Partnership celebrates 30 years of restoring the upper Mississippi River

Wisconsin and neighboring states celebrated 30 years of a national partnership to restore the Mississippi River at an event in La Crosse on Monday.

The Upper Mississippi River Restoration program is a partnership between 12 state and federal programs, including the Wisconsin Department of Natural Resources, the U.S. Army Corps of Engineers and the U.S. Geological Survey. For the past 30 years, the project has been recording data about the river and restoring habitats for wildlife from Minneapolis to southern Illinois.

The UMRR program was created by Congress to address public concerns around the future of the Mississippi River, but Wisconsinites were calling for changes before the project was started, according to Jeff Janvrin, a DNR Mississippi River Habitat specialist.

The State of Wisconsin actually sued the Corps of Engineers for the way they were doing dredging on the river, and that was back in 1972,” Janvrin said.

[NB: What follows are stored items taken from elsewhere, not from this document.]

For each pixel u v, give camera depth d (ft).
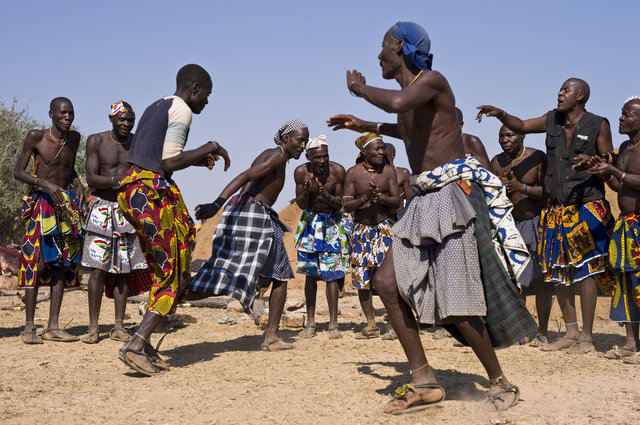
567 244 18.86
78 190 21.66
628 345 18.03
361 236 22.71
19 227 75.61
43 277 21.27
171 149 15.78
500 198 12.22
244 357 18.11
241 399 12.98
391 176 22.97
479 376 15.24
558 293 19.88
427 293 12.07
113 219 20.67
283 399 12.96
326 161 23.77
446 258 11.76
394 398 12.14
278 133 19.33
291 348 19.77
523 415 11.62
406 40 12.54
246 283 18.03
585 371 15.81
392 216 22.97
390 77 12.97
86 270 47.65
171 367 16.44
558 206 19.30
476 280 11.59
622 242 17.87
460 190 11.82
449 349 19.51
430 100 12.00
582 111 19.10
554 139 19.36
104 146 20.77
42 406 12.44
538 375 15.30
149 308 15.58
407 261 12.14
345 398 13.03
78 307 29.76
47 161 20.81
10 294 35.86
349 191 22.91
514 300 11.87
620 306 18.06
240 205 18.71
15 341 20.71
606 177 17.47
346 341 21.93
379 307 32.09
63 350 19.06
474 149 22.02
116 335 21.18
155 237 15.58
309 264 23.09
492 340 12.17
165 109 15.92
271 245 19.06
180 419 11.54
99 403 12.70
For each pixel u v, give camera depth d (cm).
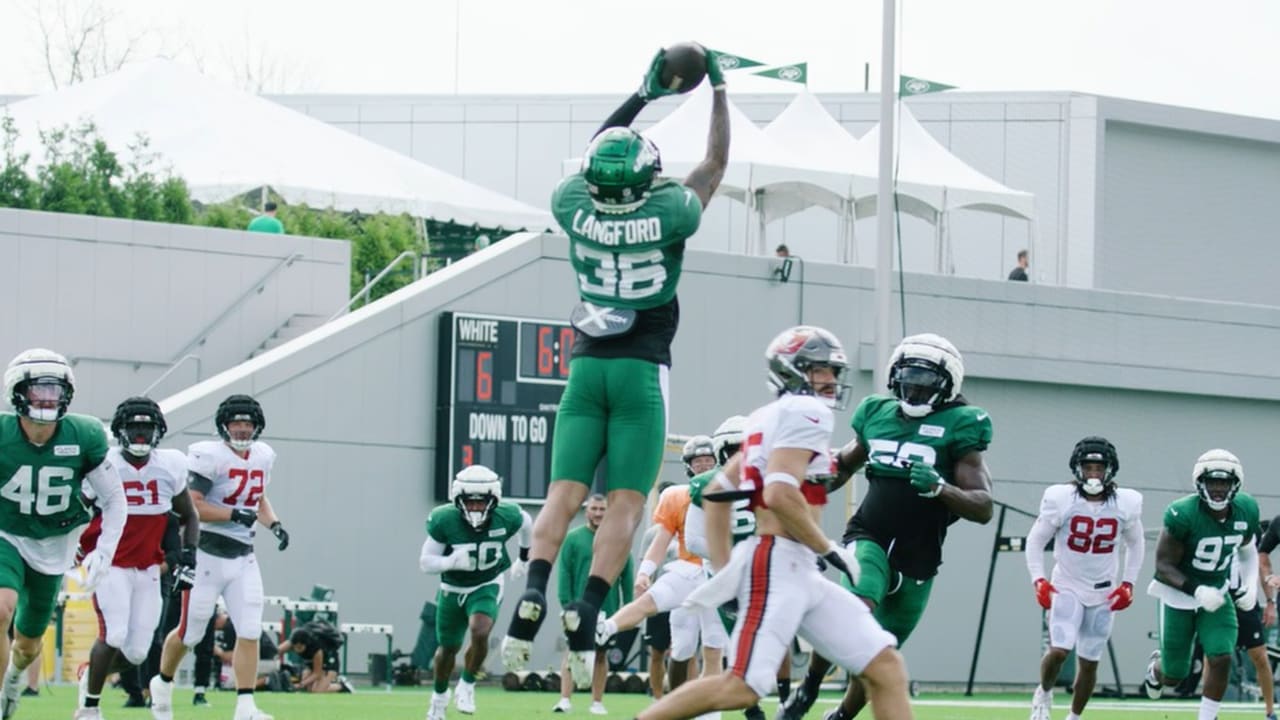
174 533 3203
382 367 4822
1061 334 5784
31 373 2192
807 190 6412
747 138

Others want to replicate the UMRR program further down the river. “The Mississippi River Cities & Towns Initiative is trying to partner up with the Nature Conservancy to see if there’s a way for us to be able to have the same type of ecological restoration on the lower stem of the Mississippi River, and ultimately to have a program authorized by Congress, which would have a restoration component along with the navigation,” said Tim Kabat, the Mayor of La Crosse, Wisconsin.